En 2019, pour avoir franchi le cap des 100.000 exemplaires en nombre de tirage total avec ses petits livres de contes traditionnels malgaches, Madagasikara Namako a organisé une petite foire du livre le 2 et 3 août à Analakely/Antananarivo.

Notre travail est ralenti ou suspendu pendant la pandémie (III-20 à IX-21).

 

 

 

 

 

 

Il reste beaucoup à faire à Madagascar ...
Colonie française jusqu'en 1960, Madagascar a sombré longtemps dans un sommeil léthargique sous un régime qui se disait socialiste (plus tard écologique). La population, avec un taux de croissance parmi les plus élevés du monde et 30 ans de stagnation ou baisse économique, s'appauvrissait de plus en plus. Aujourd'hui encore, les salaires sont extrêmement bas: le salaire minimum est de 20 Euros par mois, un ouvrier gagne environ 1,5 Euros / jour. La moitié de la population qui compte aujourd'hui 24 millions d'habitants a moins de 18 ans.
Suite aux élections de 2002, un changement de pouvoir eut lieu dans des conditions dramatiques. Le nouveau gouvernement, orienté vers une économie de marché, s'était lancé dans une course au développement à l'exemple des "états tigres" asiatiques. Les taux de croissance économique étaient prometteurs; mais l'ensemble des couches sociales simples n'avait pas ressenti les effets du progrès dans les premières années. Le mécontentement  s'était amplifié dans d'autres groupes, ce qui entraîna  le renversement du gouvernement au début de l'année 2009. L'isolement politique sur la scène internationale, l'arrêt et le recul du développement en cours en sont les conséquences. Selon les rapports de la Banque Mondiale, Madagascar affiche un des taux de pauvreté le plus élevé dans le monde.

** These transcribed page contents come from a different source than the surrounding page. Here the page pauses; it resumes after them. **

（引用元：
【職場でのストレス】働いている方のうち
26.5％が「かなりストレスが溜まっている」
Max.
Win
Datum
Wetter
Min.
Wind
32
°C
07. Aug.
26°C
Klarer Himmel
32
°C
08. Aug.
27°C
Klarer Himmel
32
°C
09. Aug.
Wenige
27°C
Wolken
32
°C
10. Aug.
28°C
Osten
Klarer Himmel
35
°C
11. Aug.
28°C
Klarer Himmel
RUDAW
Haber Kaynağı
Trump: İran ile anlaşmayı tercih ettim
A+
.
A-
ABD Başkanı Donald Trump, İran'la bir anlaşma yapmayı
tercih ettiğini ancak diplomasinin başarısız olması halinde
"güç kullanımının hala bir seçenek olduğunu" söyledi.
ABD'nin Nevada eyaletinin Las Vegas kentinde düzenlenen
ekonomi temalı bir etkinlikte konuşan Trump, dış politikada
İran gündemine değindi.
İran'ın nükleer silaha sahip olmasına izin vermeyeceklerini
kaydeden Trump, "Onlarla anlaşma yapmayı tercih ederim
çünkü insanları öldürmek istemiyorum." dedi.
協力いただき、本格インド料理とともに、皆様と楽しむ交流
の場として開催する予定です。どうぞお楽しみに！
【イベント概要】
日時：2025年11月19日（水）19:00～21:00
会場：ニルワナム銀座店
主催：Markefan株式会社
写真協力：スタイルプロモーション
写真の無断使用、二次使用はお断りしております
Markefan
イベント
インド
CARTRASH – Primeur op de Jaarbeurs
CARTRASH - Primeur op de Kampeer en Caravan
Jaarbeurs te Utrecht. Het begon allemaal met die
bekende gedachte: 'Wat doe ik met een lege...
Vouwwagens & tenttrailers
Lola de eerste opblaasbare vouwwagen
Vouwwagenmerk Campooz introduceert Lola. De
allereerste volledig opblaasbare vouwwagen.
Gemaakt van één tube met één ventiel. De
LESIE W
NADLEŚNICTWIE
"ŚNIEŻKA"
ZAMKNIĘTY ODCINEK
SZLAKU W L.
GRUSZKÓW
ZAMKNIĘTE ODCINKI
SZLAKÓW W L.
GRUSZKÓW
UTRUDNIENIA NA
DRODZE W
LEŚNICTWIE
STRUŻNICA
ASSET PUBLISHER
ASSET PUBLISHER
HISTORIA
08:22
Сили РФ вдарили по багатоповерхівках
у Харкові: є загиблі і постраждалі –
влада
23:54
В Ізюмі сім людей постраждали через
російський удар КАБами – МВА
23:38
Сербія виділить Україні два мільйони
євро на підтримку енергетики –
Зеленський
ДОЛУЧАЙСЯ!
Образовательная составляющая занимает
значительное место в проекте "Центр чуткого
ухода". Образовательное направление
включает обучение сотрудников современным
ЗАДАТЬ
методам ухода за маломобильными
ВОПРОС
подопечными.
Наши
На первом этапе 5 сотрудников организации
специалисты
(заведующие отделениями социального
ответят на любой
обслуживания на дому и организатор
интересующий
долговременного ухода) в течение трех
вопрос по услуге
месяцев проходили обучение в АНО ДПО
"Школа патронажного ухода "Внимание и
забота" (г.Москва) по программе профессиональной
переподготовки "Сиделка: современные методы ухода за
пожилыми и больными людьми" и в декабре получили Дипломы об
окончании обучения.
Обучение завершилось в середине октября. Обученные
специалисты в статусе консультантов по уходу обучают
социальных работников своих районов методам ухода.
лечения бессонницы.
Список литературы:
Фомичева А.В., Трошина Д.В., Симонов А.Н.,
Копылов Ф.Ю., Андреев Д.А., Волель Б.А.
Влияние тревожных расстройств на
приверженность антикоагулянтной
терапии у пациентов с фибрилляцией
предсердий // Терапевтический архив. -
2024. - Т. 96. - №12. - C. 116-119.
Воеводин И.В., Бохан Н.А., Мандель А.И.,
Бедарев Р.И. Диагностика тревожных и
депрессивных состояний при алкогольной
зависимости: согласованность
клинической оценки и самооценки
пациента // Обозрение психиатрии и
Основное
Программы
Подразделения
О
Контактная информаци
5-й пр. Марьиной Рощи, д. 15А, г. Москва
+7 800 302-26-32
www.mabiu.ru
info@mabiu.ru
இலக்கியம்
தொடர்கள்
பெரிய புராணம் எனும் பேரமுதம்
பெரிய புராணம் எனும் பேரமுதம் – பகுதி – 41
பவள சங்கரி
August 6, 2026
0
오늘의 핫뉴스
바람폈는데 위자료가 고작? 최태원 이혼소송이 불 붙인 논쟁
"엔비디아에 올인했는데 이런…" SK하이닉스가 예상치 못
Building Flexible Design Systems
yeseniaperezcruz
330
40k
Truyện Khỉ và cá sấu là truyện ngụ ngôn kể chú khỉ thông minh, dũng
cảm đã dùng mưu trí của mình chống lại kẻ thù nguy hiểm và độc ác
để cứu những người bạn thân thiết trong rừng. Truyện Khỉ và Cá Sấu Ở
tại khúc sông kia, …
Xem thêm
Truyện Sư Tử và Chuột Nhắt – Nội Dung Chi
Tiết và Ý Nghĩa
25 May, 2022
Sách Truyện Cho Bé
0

L'éducation scolaire s'est considérablement dégradée, le nombre d'analphabètes s'accroît.
En outre, des années de laisser-aller, une mentalité encore inadaptée aux exigences d'une économie moderne ainsi qu'une instabilité politique font qu'il est extrêmement difficile de faire face à la mondialisation, de devenir concurrentiel sur le marché mondial et d'améliorer le niveau de vie.
Le travail sur tant de "chantiers" de la société malgache ne permet pas d'investir suffisamment de moyens et de temps dans beaucoup de domaines sociaux et culturels: les conditions carcérales dans les prisons malgaches, objet de critique de la Croix Rouge Internationale et de l'Union Européenne depuis des années, en sont  un exemple.